** WHAT YOU WILL DO **
What lines below include the string "hijos"? Pick them out and copy them.

THE DATA below:

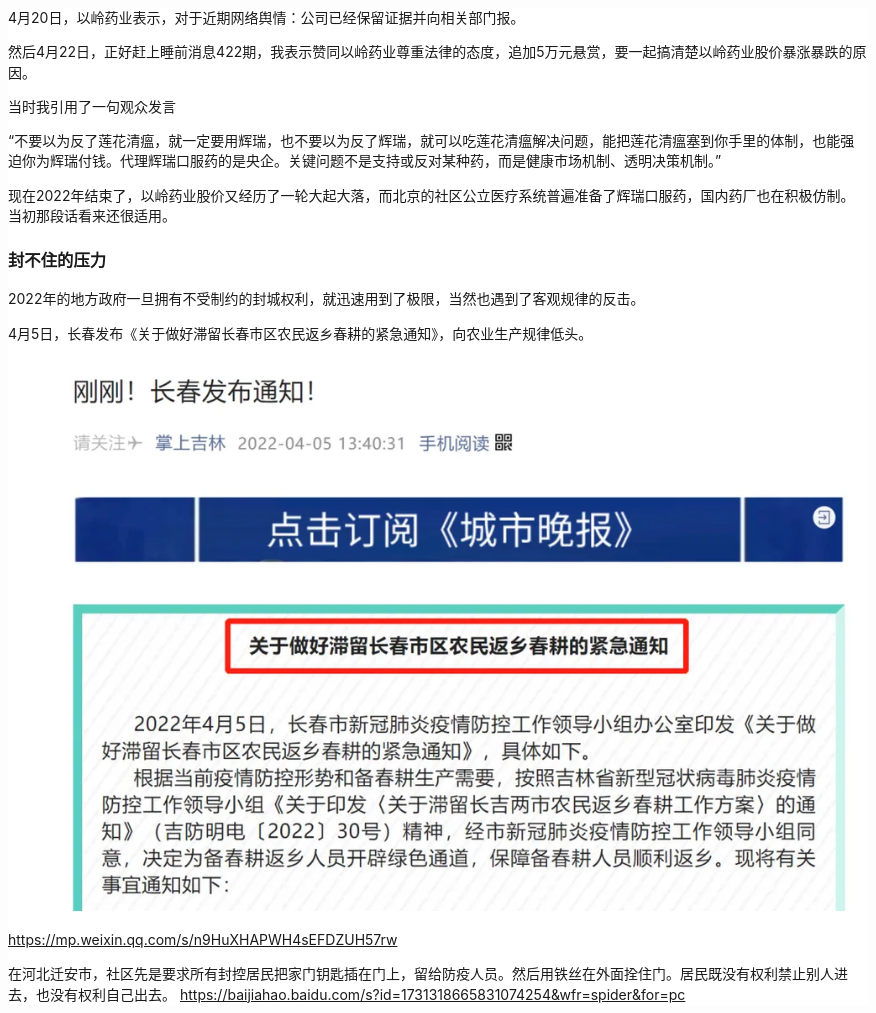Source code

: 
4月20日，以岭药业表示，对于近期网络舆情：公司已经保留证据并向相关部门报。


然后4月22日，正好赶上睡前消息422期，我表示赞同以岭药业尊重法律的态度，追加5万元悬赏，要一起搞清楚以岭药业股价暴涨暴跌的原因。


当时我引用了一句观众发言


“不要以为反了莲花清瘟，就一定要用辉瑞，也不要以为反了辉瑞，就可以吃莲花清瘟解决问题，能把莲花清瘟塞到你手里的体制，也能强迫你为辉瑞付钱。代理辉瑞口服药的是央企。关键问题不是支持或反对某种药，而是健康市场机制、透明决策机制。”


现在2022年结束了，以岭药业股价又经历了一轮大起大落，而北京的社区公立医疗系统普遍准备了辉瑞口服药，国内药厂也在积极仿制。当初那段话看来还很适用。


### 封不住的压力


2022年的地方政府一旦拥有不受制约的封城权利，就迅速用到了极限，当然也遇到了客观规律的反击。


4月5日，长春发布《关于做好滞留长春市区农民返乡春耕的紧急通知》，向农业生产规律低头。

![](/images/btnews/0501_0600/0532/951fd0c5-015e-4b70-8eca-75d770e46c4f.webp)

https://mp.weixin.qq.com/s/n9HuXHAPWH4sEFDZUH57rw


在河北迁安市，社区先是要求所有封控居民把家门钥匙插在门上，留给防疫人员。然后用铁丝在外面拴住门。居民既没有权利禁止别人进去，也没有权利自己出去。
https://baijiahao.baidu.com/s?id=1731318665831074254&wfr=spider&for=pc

End of THE DATA.
THE DATA below:

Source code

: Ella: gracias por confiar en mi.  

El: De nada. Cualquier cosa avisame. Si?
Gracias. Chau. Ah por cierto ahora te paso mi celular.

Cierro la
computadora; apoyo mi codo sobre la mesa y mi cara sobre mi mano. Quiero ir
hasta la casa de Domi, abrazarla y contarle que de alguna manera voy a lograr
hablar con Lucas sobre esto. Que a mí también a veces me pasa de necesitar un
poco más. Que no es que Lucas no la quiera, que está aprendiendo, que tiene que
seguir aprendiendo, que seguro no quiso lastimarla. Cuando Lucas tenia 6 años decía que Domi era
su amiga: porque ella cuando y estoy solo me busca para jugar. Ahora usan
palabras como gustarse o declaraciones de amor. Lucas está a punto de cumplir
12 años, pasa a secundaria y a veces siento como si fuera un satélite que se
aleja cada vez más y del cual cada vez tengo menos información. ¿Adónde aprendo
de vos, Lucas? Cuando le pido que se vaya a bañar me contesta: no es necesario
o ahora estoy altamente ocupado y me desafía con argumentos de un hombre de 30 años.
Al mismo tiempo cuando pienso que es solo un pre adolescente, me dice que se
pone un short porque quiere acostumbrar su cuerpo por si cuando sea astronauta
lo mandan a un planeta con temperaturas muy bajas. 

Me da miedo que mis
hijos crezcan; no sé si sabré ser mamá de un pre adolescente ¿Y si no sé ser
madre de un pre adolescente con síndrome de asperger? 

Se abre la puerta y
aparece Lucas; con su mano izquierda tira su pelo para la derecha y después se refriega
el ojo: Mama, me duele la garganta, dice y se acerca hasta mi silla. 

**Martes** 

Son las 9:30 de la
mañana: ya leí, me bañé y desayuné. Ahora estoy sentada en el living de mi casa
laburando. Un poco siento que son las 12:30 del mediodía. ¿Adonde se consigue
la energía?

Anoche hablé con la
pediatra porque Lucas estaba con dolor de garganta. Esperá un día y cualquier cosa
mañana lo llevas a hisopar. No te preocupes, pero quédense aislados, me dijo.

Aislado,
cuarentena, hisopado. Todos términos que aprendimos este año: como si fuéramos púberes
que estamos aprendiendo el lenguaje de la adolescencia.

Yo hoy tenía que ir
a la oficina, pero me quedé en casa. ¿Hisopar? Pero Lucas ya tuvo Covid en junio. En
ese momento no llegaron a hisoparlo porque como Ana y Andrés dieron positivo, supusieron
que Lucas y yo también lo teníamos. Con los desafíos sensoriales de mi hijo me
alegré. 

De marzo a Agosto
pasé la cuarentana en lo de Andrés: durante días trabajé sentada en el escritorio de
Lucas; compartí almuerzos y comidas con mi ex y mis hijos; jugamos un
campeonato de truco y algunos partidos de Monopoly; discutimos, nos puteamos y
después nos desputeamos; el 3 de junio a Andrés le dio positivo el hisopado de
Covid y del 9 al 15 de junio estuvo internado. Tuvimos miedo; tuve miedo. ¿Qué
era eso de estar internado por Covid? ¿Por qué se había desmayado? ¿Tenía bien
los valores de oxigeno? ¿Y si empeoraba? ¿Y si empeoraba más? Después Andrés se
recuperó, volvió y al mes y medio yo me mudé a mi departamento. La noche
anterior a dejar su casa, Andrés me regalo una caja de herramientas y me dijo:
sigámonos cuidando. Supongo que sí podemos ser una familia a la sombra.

End of THE DATA.

** SOLUTION TO THIS TASK **
hijos crezcan; no sé si sabré ser mamá de un pre adolescente ¿Y si no sé ser
Lucas; compartí almuerzos y comidas con mi ex y mis hijos; jugamos un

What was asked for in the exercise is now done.